Use of Short Amino Acid Motifs in the Computational Analysis of Protein Diversity and Function
AuthorDussaq, Alex M.
AdvisorGrzymski, Joseph J.
AltmetricsView Usage Statistics
The explosion of whole genome sequence and environmental sequence data afford us the opportunity to explore protein diversity and protein function. This is particularly exciting given the nascent field of synthetic biology. A comprehensive computational analysis of extant proteins is needed in order to define the limitations on protein structure and diversity from a bioengineering perspective. This paper focuses on defining an upper limit for protein diversity using computational approaches derived from linguistic analyses. These methods are used to make a prediction on the upper limit of unique proteins and number of highly conserved motifs. Motifs deemed highly conserved will, more than likely represent important structural components of basic proteins.

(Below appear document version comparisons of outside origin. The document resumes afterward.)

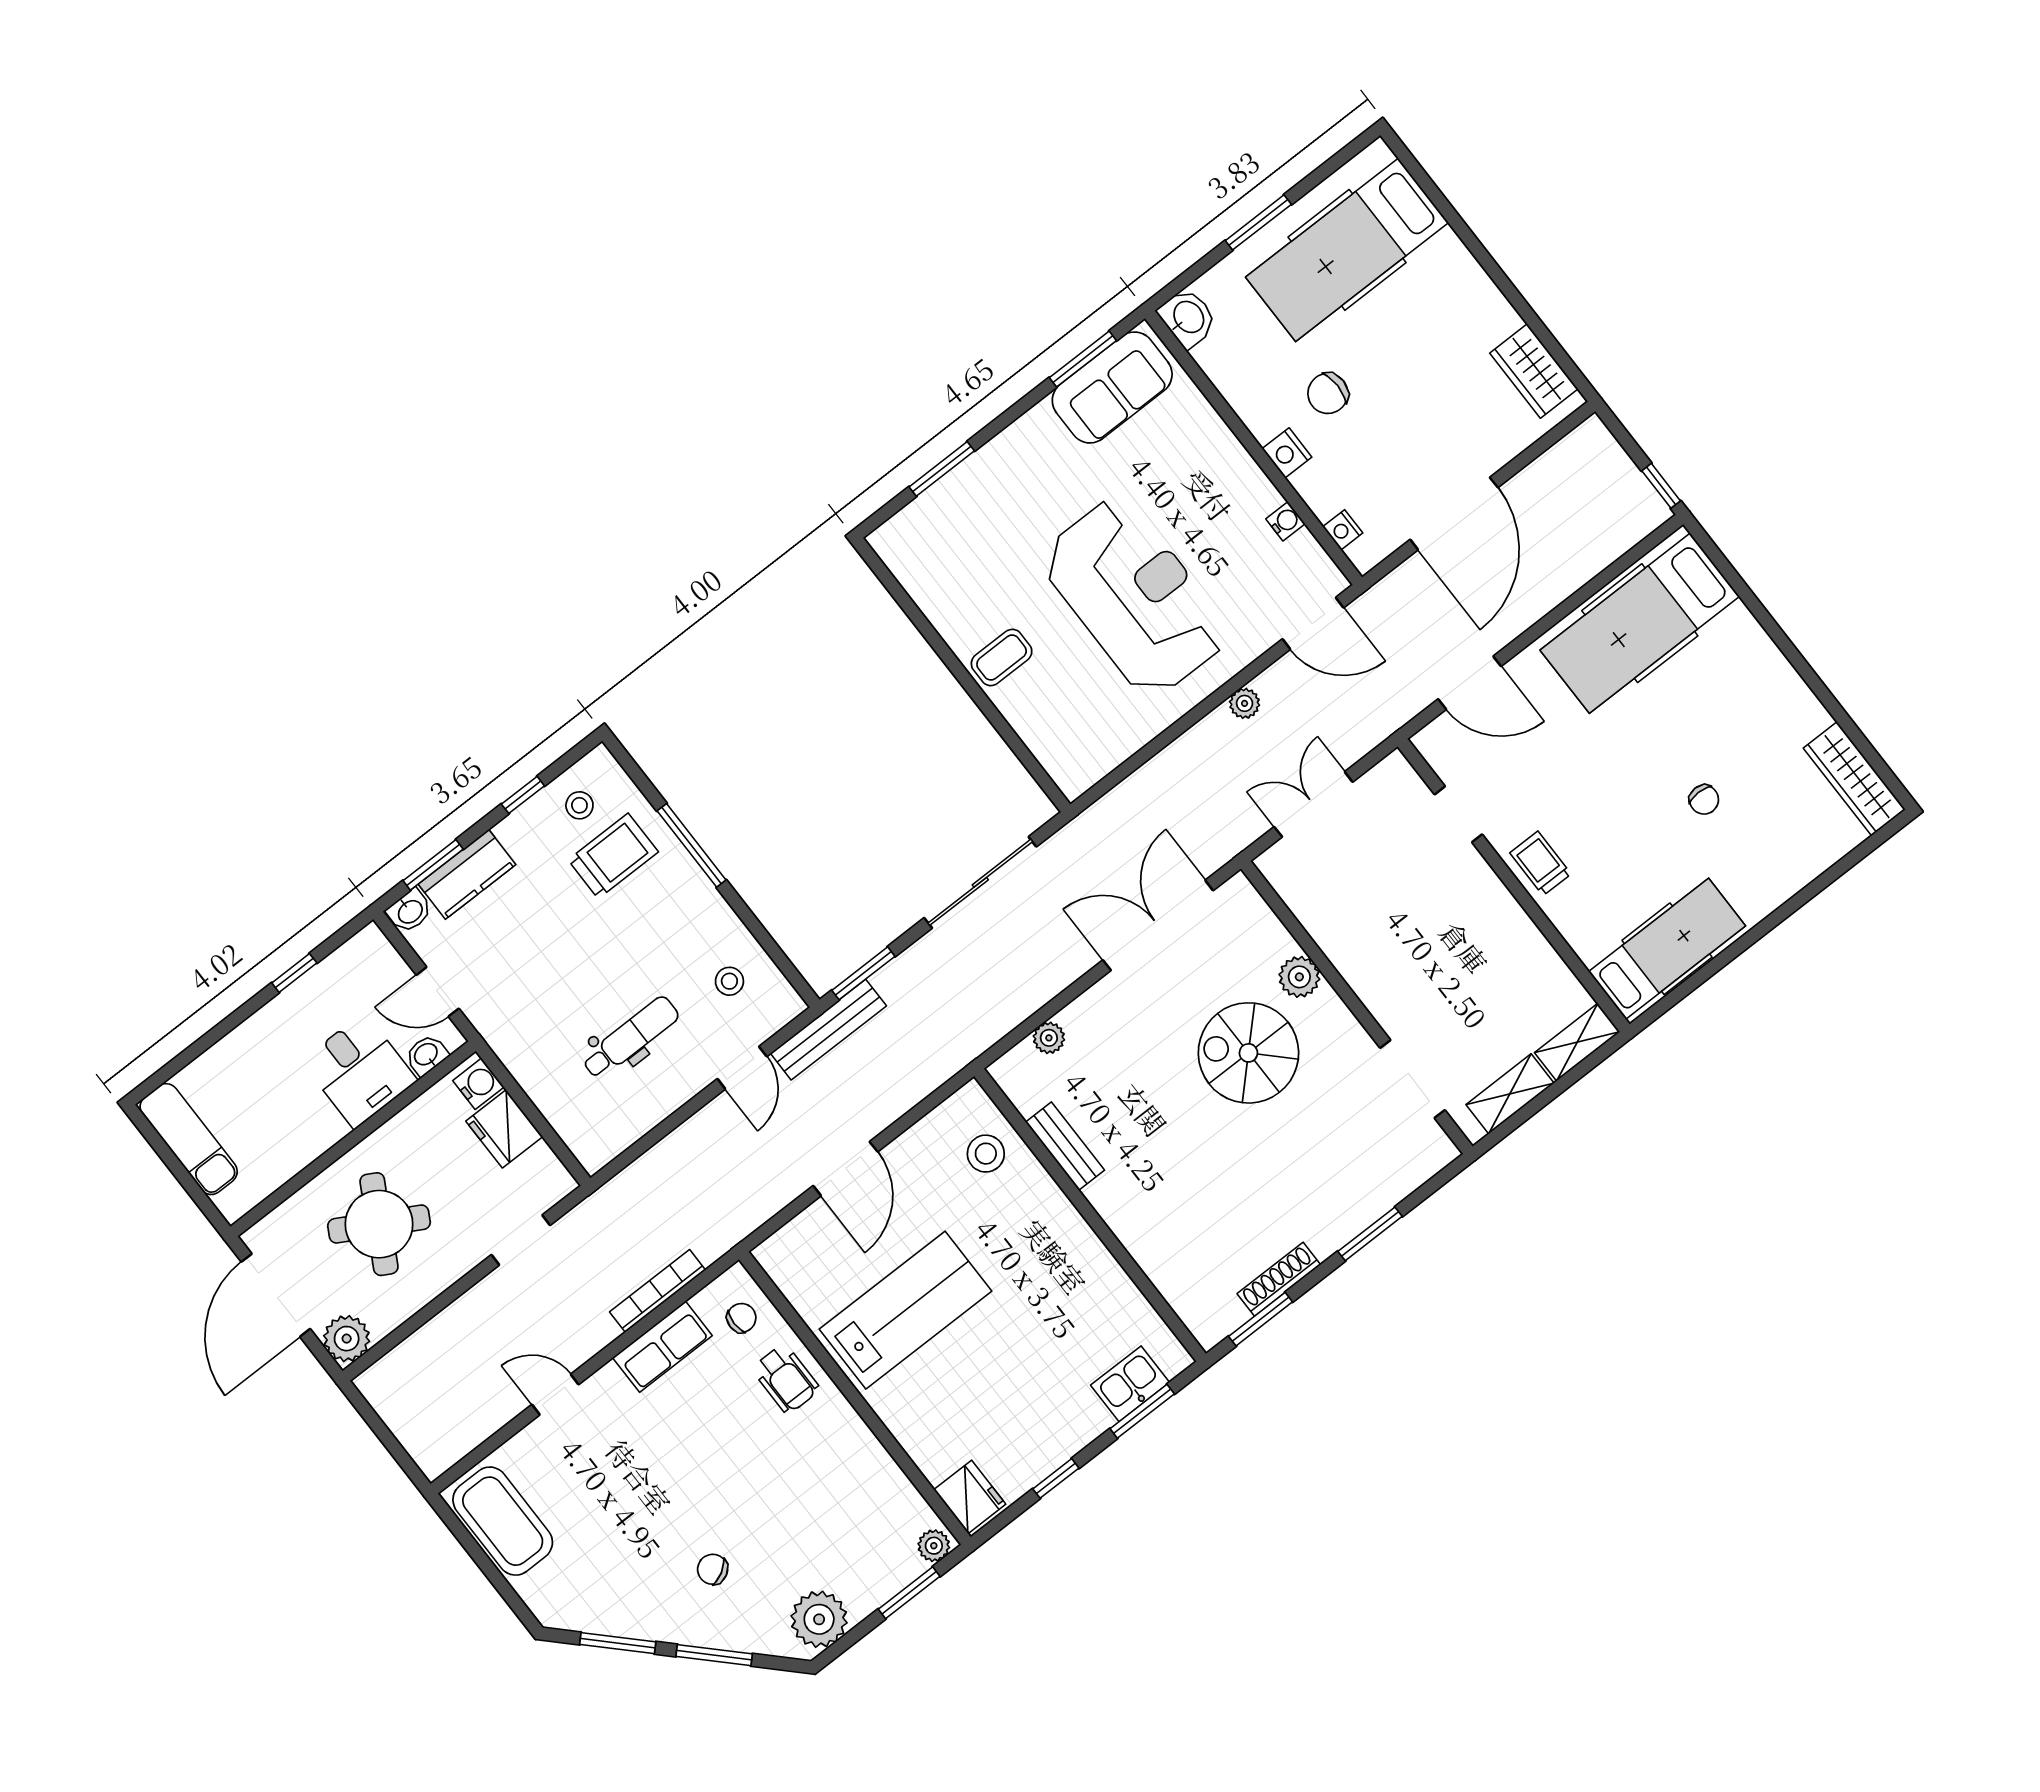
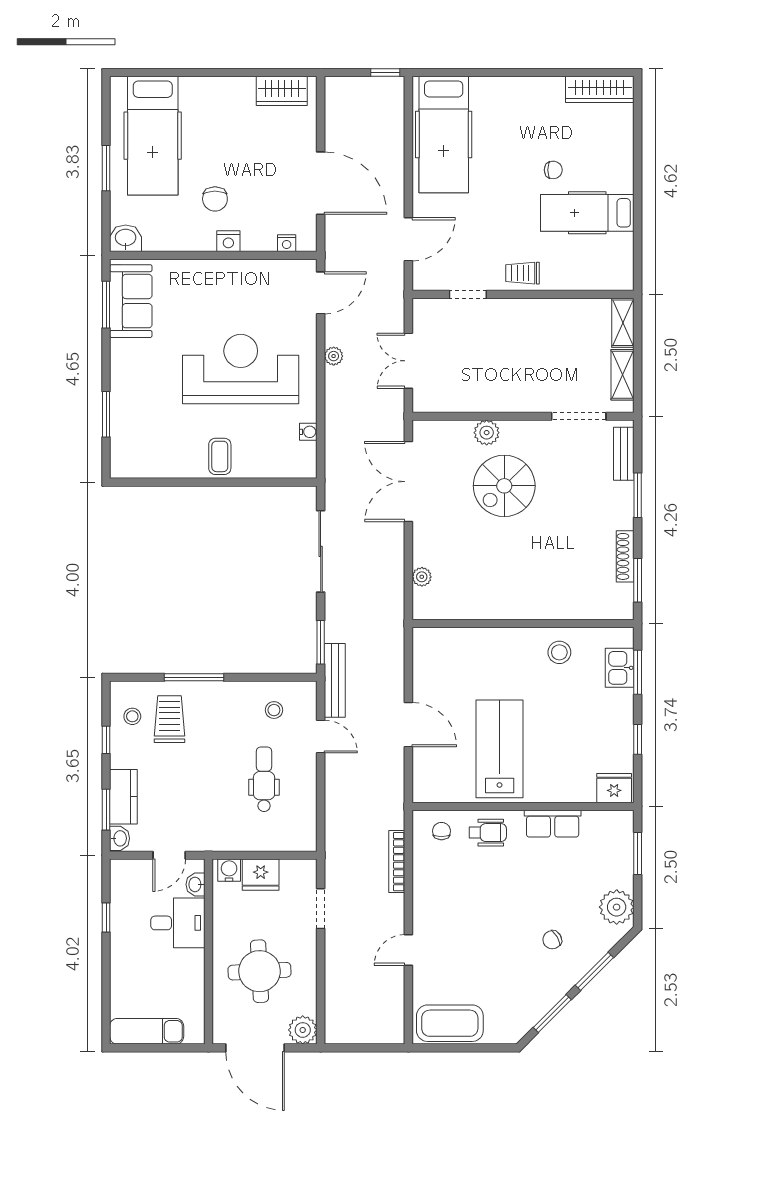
water cooler: (1285, 521) -> (308, 432), moved, turned 90
hospital bed: (1667, 949) -> (587, 213), moved, turned -90
bench: (1065, 1146) -> (624, 454), moved, turned 90
stool: (986, 1154) -> (559, 652), moved
round table: (379, 1224) -> (259, 971), turned -32
row of seats: (662, 1347) -> (553, 824), moved, turned 90
plant: (934, 1546) -> (624, 824), removed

Results were gathered from two large data sets: all of the currently available microbial genome sequences available from NCBI and the Global Ocean Survey data set. There were 6.6 million unique proteins at 95% amino acid identity. The majority of unique motifs in these data sets were only found once. The motifs deemed highly conserved in lifestyle groupings of organisms and individual organisms were analyzed for function based on a conserved domain search. The importance between pathogenicity and cell motility and secretion related genes and proteins was observed. These motifs represent potential new drug targets or areas of future experimentation.